By Jacquelyn Veraldi, University of Groningen, email@example.com
This week during the WHO’s 70th World Health Assembly, GHLG member Ellen ‘t Hoen announced the launch of the new website, ‘Medicines Law & Policy’, established with colleagues Pascale Boulet and Kaitlin Mara, all experts in intellectual property and access to medicines. ML&P provides expertise in the form of policy and legal analyses, best practice models, and other information to work toward the goal of ensuring the availability of effective, safe, and affordable medicines for all.
At this time, low-, middle- and high-income countries (LMICs and HICs) alike are struggling to afford and hence provide medicines. Even in HICs, medicines are becoming increasingly unaffordable, where 1000-fold markup prices can be found on HIV, HCV and cancer drugs. On the other hand, individuals from LMICs struggle to find such drugs in the first place: pharmaceutical spending in these regions only accounts for 21.5% of the global expenditure, despite accounting for 84% of the world’s populations. Present estimates show that about 30% of the global population do not have access to the essential medicines they require.
It is thus clear that ML&P is filling a much-needed gap in global health by connecting practitioners working on universal access to medicines (such as governments, NGOs, funding or UN agencies) with knowledgeable experts. ML&P possesses information on the current status and major causes of excessive drug costs, helping answer the complex preliminary question faced by those seeking to tackle medicines pricing: ‘Why are medicines so expensive?’ and seeks to provide answers to the follow-up question: ‘How can we lower these costs?’
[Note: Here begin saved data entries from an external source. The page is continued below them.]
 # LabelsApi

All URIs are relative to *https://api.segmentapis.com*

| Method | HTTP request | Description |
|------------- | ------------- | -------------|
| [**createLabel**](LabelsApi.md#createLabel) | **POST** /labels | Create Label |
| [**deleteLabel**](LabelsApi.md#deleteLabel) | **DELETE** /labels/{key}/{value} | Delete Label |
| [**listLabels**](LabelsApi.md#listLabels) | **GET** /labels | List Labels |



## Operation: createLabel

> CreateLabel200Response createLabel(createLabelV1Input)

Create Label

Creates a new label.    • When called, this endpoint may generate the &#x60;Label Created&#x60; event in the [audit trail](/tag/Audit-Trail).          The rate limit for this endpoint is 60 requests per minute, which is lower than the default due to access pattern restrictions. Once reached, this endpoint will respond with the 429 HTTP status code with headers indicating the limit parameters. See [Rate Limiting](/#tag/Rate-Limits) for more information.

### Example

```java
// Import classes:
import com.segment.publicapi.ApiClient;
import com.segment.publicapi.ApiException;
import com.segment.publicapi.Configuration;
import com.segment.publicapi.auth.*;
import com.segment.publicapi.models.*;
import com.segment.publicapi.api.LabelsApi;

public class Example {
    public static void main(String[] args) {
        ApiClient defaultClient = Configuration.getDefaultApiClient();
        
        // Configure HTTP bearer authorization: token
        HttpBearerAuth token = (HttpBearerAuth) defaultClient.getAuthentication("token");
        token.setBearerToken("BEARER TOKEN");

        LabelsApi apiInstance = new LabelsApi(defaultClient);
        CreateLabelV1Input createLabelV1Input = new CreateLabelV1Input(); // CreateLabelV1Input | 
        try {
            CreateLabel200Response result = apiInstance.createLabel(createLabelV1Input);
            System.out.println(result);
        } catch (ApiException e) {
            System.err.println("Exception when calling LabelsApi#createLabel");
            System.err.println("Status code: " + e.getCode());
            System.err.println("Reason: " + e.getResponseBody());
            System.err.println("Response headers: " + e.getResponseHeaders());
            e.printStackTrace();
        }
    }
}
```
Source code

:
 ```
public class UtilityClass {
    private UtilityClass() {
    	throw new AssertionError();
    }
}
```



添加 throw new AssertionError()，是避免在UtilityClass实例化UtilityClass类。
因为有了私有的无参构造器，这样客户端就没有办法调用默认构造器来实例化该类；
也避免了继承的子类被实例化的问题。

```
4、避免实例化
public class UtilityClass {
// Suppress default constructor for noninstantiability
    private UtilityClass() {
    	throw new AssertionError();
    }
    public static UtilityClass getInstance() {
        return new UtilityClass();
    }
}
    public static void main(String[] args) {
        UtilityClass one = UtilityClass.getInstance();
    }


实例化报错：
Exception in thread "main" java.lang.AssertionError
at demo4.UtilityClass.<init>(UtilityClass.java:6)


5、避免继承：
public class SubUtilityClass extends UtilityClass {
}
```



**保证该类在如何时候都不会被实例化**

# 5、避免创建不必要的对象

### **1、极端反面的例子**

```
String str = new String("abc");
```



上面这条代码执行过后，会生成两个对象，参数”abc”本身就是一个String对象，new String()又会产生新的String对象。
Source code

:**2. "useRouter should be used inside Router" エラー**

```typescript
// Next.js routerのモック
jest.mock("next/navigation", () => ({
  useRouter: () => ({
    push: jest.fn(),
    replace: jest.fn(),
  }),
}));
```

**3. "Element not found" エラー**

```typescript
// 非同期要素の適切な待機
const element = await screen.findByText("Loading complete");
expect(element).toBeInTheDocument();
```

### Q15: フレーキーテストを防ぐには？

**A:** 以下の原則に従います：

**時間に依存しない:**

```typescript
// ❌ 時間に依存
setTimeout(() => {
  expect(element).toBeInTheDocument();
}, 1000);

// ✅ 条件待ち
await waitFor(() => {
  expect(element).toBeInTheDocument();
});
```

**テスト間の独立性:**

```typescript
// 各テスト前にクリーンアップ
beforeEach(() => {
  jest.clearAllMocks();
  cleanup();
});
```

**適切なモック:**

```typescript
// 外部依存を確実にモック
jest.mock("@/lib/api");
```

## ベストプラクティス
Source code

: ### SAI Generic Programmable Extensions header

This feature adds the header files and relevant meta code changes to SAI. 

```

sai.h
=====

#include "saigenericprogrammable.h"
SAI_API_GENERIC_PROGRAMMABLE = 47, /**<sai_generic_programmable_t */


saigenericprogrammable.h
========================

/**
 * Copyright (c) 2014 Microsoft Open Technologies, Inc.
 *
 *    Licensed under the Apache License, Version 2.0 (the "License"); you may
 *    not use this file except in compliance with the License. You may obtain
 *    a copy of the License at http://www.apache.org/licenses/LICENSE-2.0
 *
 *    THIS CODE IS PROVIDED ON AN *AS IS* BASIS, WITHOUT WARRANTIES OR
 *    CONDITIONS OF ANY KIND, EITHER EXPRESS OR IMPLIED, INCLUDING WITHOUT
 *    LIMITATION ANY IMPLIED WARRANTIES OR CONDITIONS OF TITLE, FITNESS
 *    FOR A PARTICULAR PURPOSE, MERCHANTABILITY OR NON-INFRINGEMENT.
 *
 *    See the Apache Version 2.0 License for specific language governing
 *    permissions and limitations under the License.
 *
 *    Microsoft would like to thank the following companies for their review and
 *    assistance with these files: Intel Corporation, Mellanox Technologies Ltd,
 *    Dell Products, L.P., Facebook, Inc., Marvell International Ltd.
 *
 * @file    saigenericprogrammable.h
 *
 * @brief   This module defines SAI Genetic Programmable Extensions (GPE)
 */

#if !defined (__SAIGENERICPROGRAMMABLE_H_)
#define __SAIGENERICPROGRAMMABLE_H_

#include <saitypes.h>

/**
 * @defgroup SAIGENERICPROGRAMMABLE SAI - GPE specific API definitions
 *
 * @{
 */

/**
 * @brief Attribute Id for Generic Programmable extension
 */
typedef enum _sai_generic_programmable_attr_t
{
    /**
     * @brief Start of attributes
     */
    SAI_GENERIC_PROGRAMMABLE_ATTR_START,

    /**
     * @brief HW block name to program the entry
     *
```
The ML&P website has numerous resources available, including tools which can be used by those looking to overcome patent barriers and increase access to medicines. These tools include flexibilities found in the Agreement on Trade-Related Aspects of Intellectual Property Rights, for instance, compulsory licenses and patent enforcement waivers for least developed countries. It facilitates the use of these tools by providing model framework documents that can be used by governments in their issuance of such licenses or waivers. A blog touching on numerous developments in the field can also be found on the website, which, in their most recent post, tackled a myth perpetuated by the pharmaceutical industry on compulsory licensing.